• What you will do
The answer must be a single number: how many lines in the records below contain the word "pixels".

- - - - -

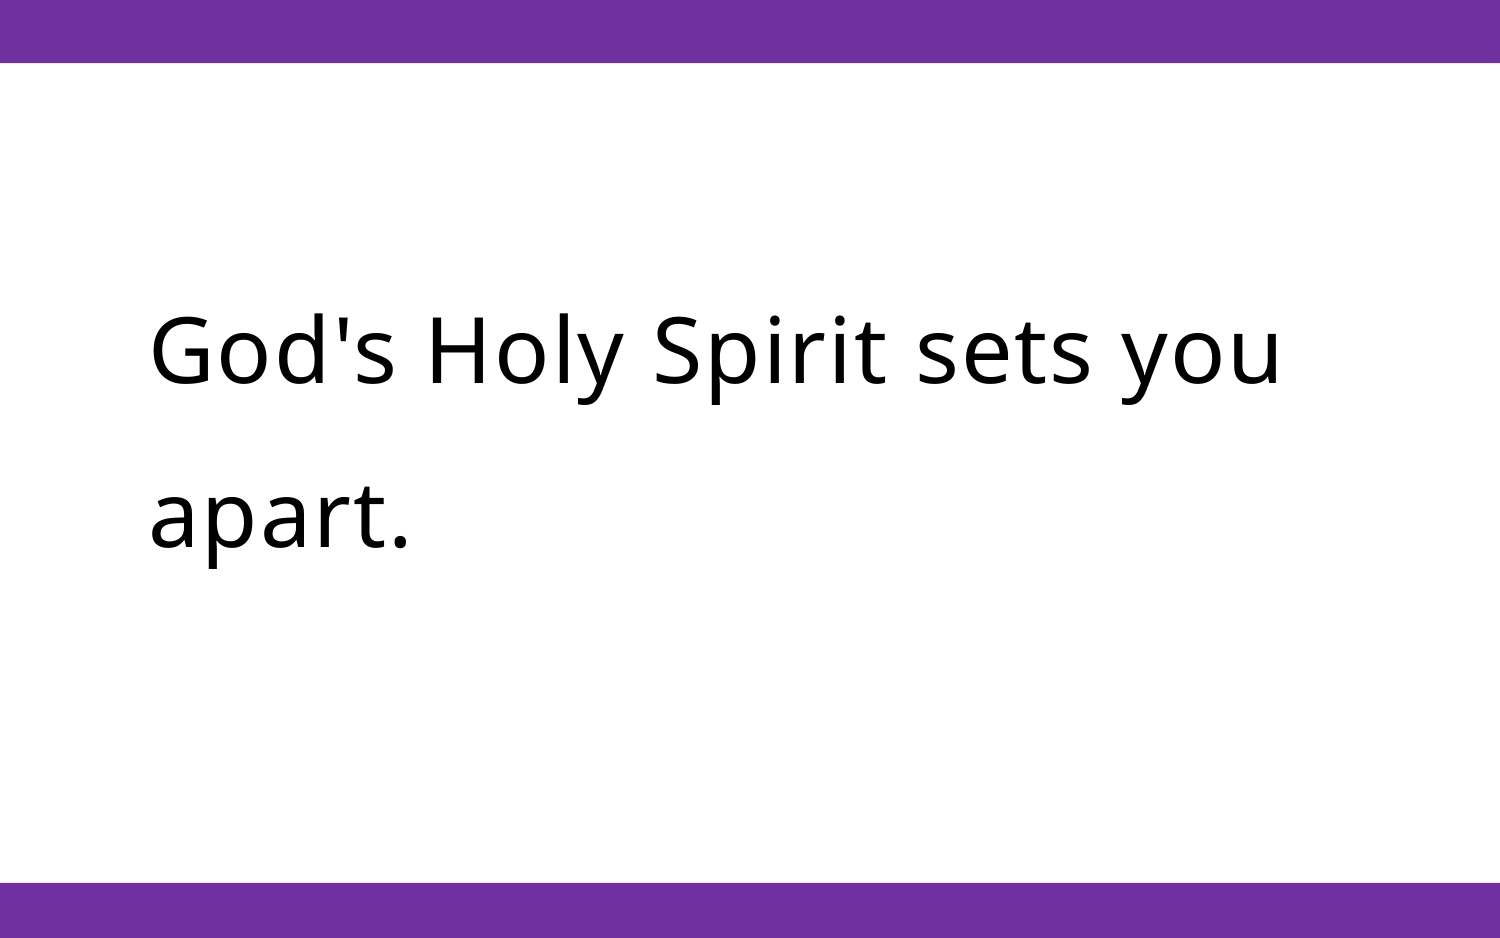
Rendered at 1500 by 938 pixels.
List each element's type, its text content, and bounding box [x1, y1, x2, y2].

text_box [0, 882, 1500, 938]
text_box [0, 0, 1500, 64]
list God's Holy Spirit sets you apart. [133, 228, 1500, 576]
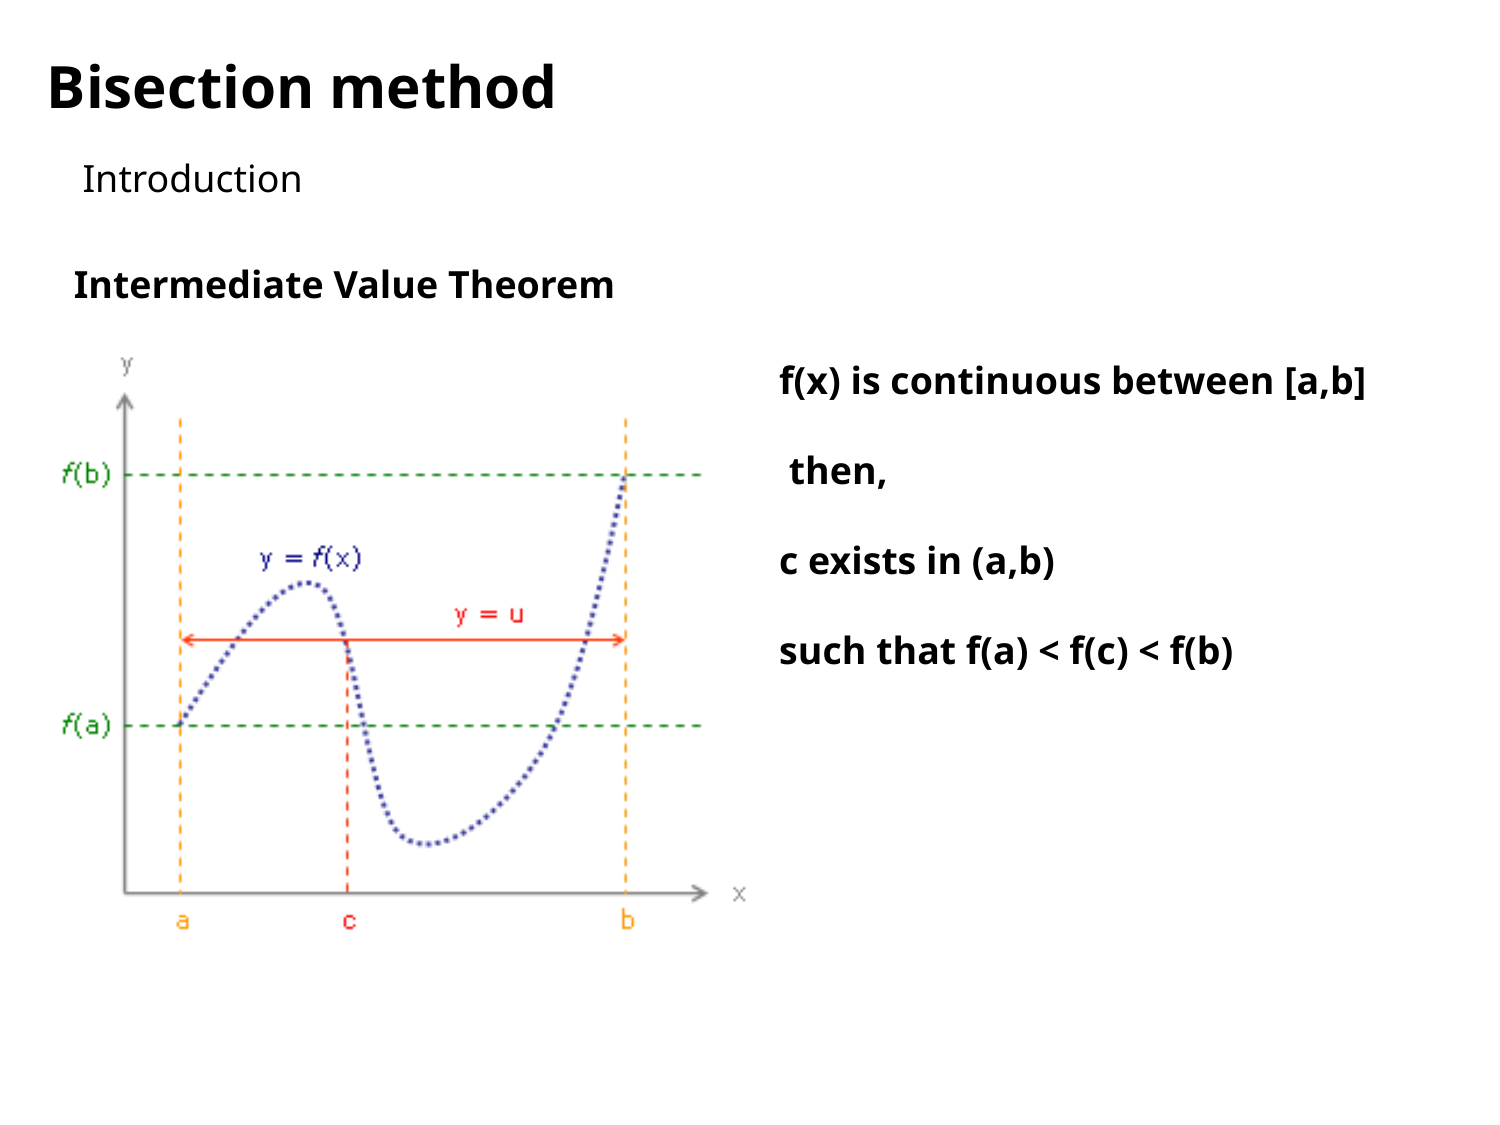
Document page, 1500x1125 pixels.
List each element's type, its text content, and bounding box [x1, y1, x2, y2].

text_box Introduction [67, 147, 318, 208]
text_box Intermediate Value Theorem [59, 253, 631, 314]
picture [29, 349, 769, 939]
text_box Bisection method [32, 42, 573, 128]
text_box f(x) is continuous between [a,b] then, c exists in (a,b) such that f(a) < f(c) < f(b) [769, 349, 1382, 725]
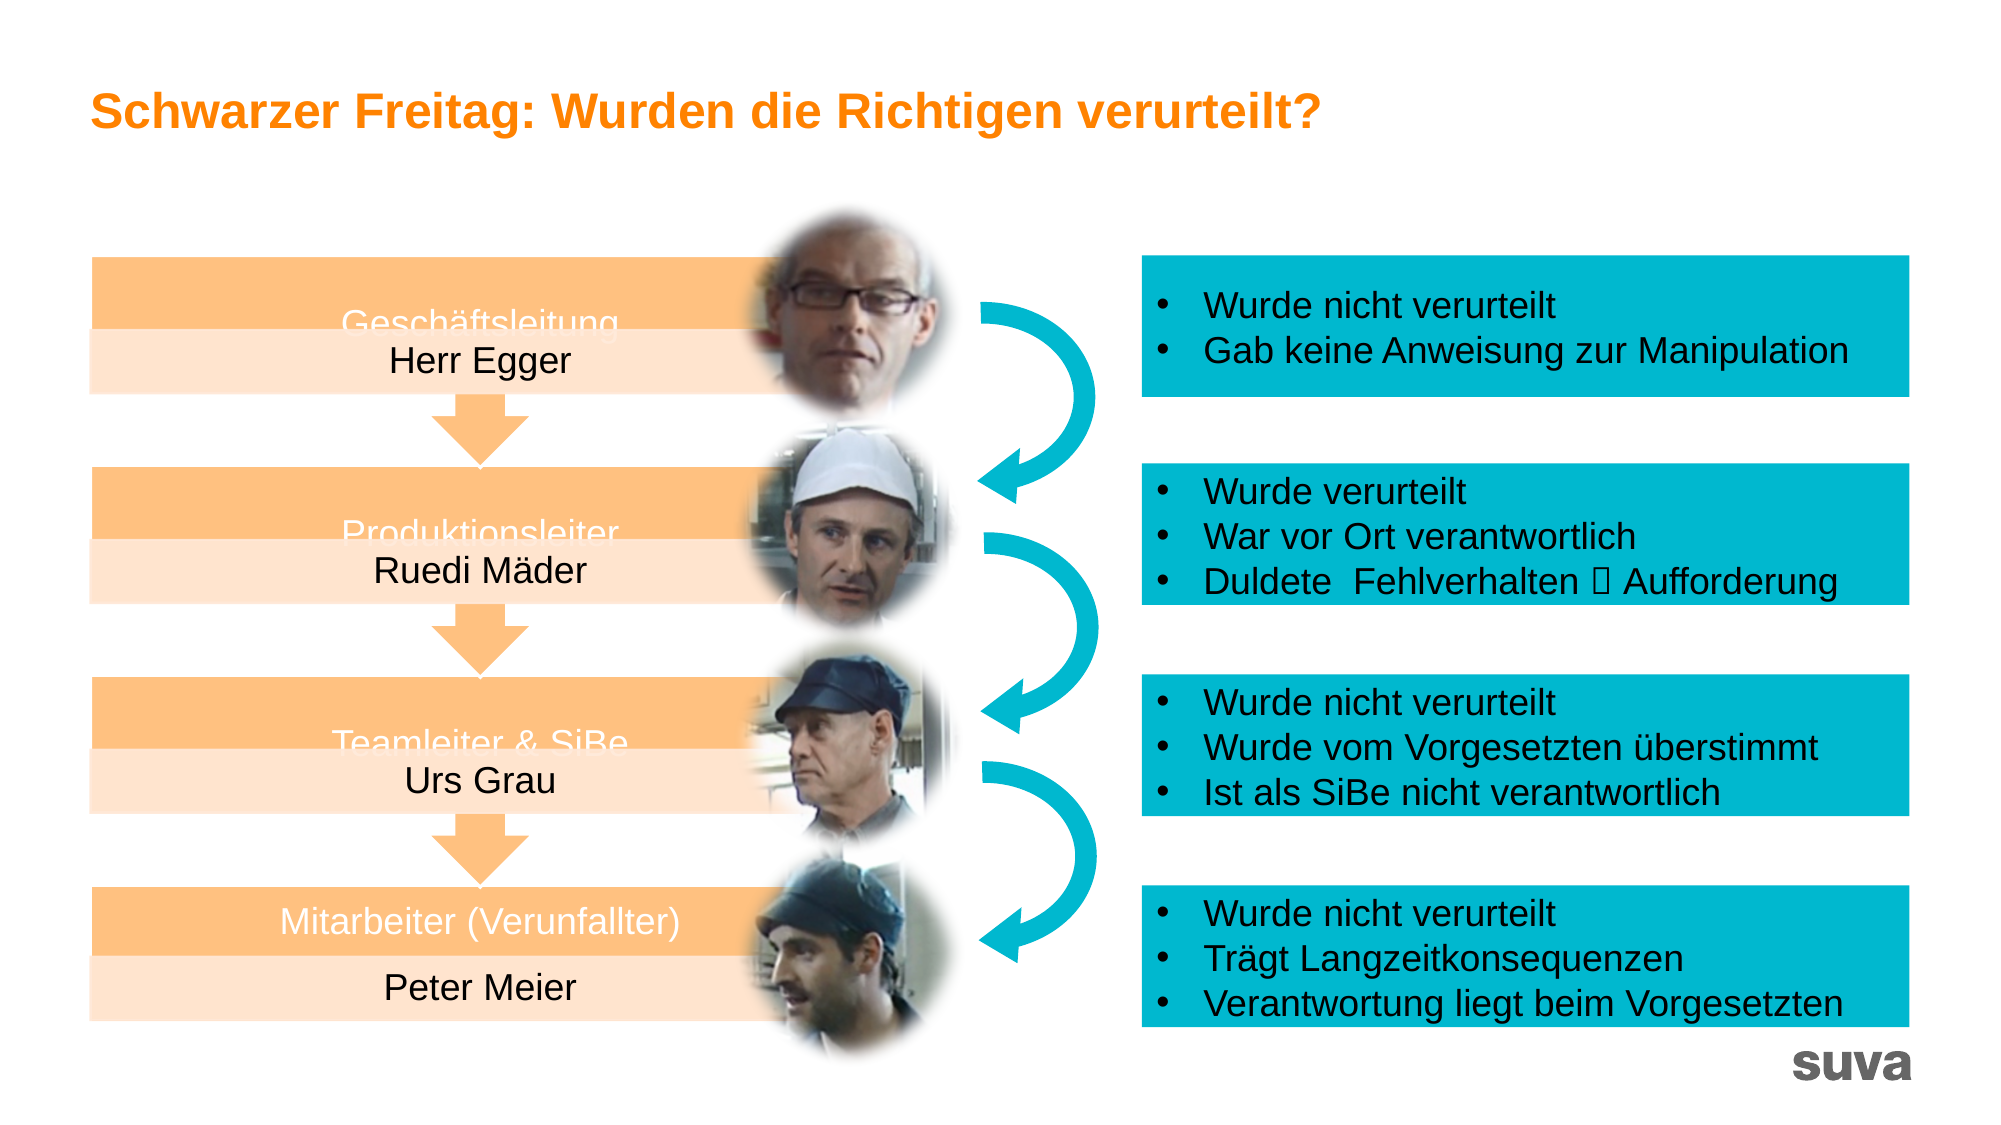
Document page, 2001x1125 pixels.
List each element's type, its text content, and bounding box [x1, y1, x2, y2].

text_box [976, 760, 1098, 965]
text_box Wurde nicht verurteilt Wurde vom Vorgesetzten überstimmt Ist als SiBe nicht verantwortlich [1141, 673, 1911, 817]
picture [729, 196, 969, 1071]
title Schwarzer Freitag: Wurden die Richtigen verurteilt? [90, 78, 1910, 220]
text_box Wurde nicht verurteilt Gab keine Anweisung zur Manipulation [1141, 254, 1911, 398]
text_box [978, 531, 1100, 737]
text_box Wurde nicht verurteilt Trägt Langzeitkonsequenzen Verantwortung liegt beim Vorgesetzten [1141, 884, 1911, 1028]
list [90, 255, 731, 1023]
text_box Wurde verurteilt War vor Ort verantwortlich Duldete Fehlverhalten  Aufforderung [1141, 462, 1911, 606]
text_box [975, 300, 1097, 506]
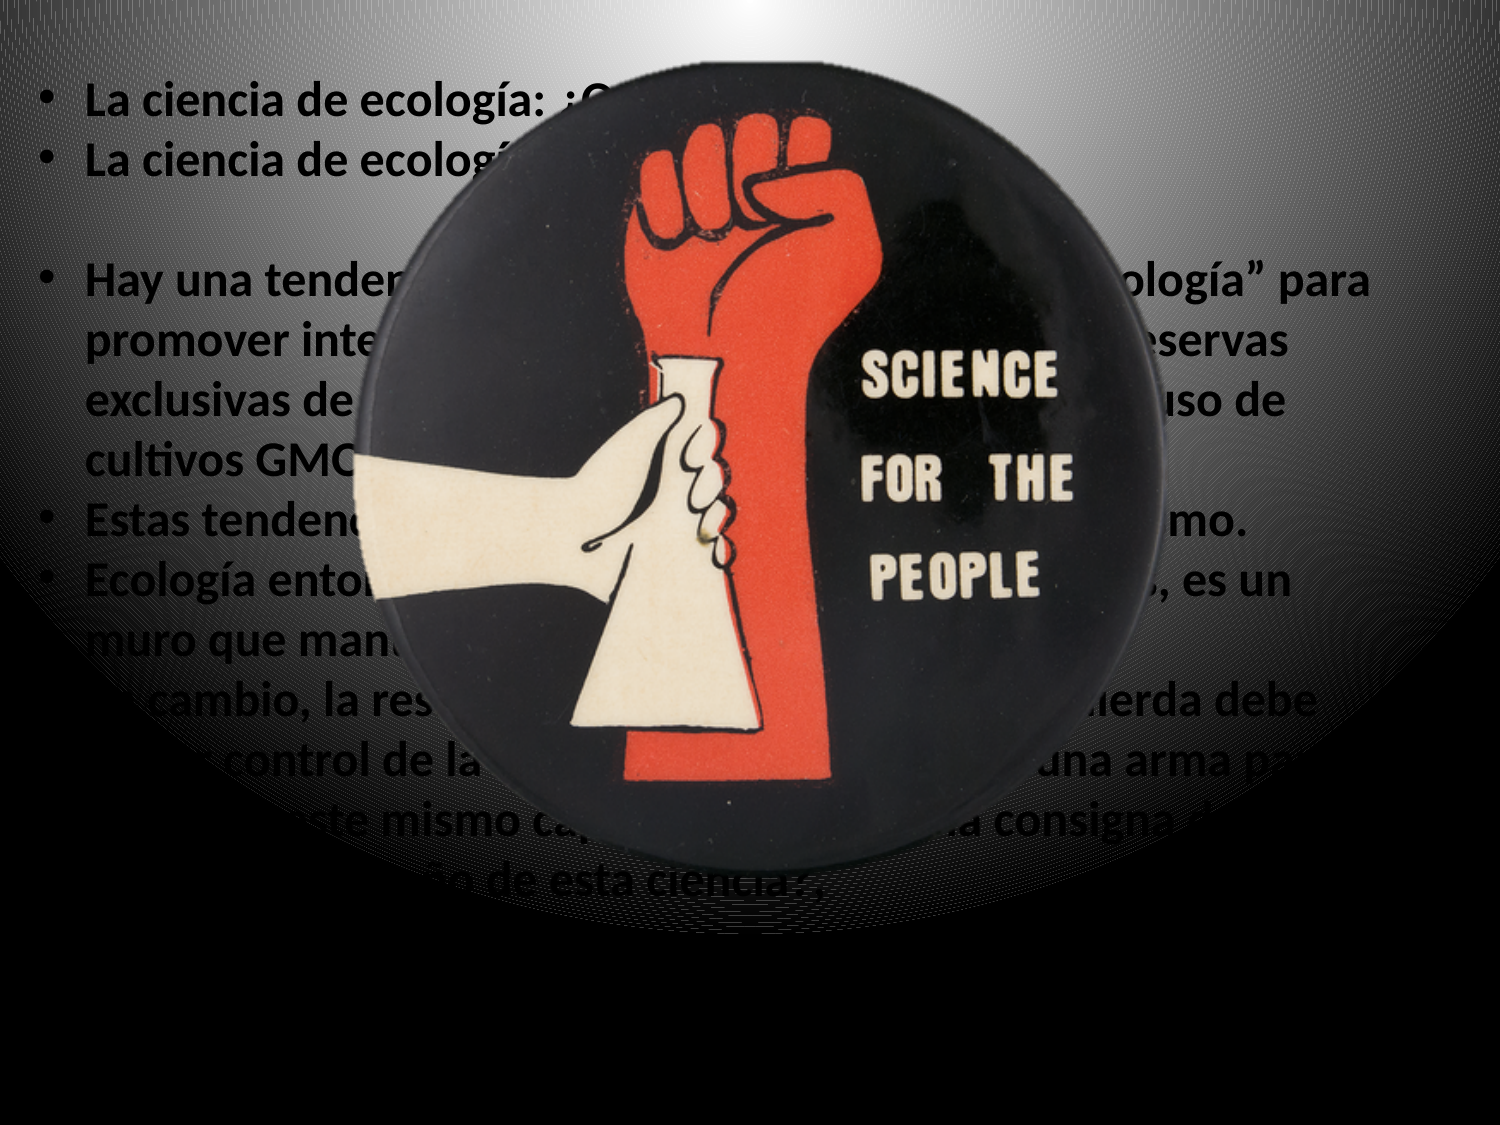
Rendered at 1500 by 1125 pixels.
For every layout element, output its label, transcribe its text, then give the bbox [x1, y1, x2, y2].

text_box La ciencia de ecología: ¿Qué es? La ciencia de ecología: ¿Quién es el dueno? Hay una tendencia actualmente para reclamar “ecología” para promover intereses capitalistas. p.e. ecoturismo, reservas exclusivas de la “naturaleza”, agricultura industrial, uso de cultivos GMO. Estas tendencias favorece la continuidad de capitalismo. Ecología entonces, con los capitalistas como dueños, es un muro que mantiene el sistema capitalista. En cambio, la resistencia desde abajo y de la izquierda debe tomar control de la ciencia de ecología, como una arma para combatir este mismo capitalismo. O sea, la consigna debe ser ¿quién es el dueño de esta ciencia?, el pueblo es el dueño. [23, 59, 1422, 974]
picture [335, 47, 1186, 895]
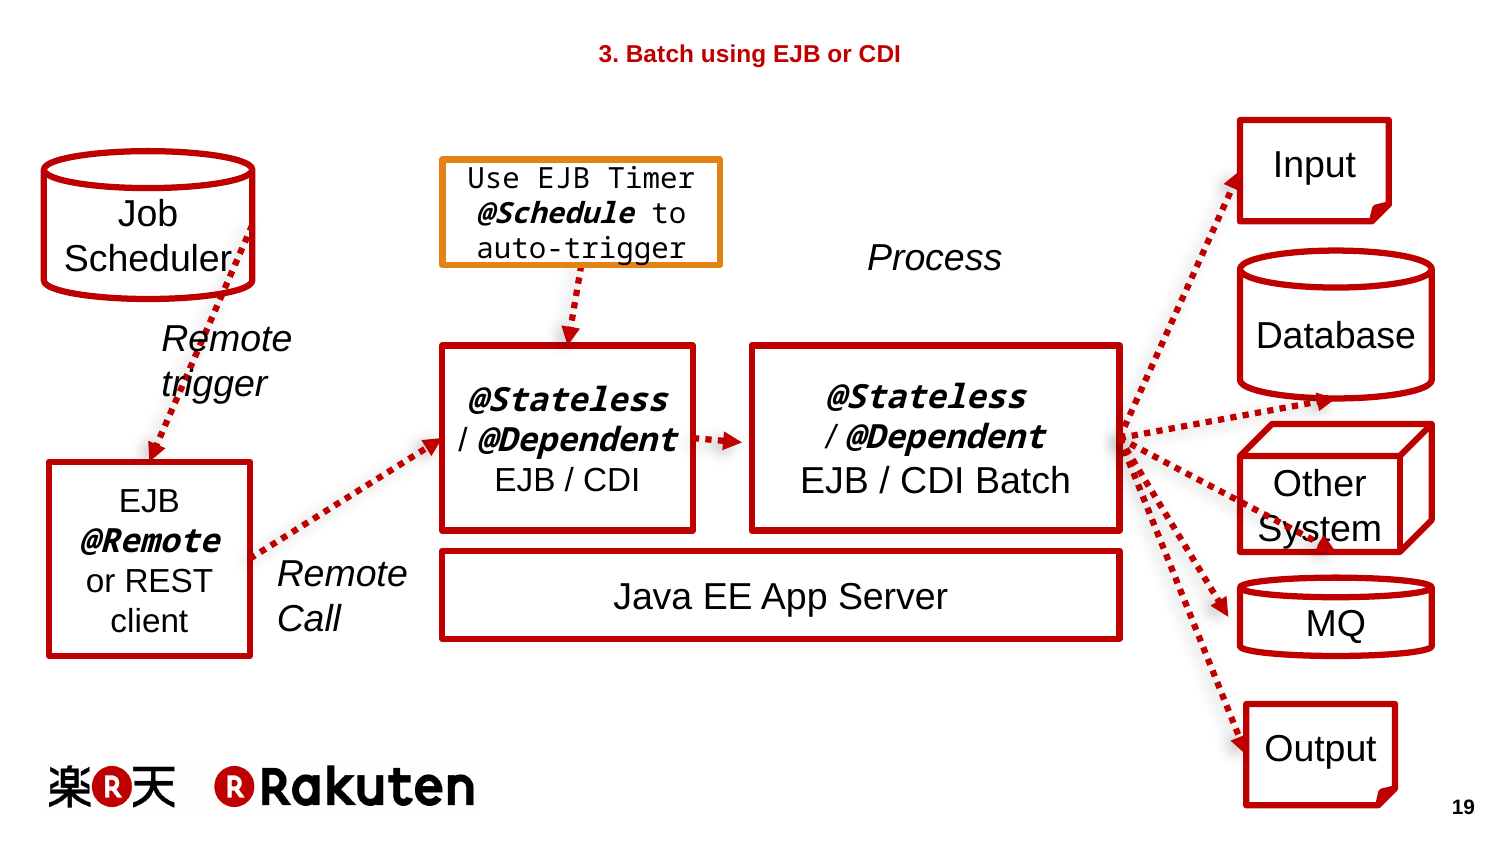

- - - - -

• Expected output
4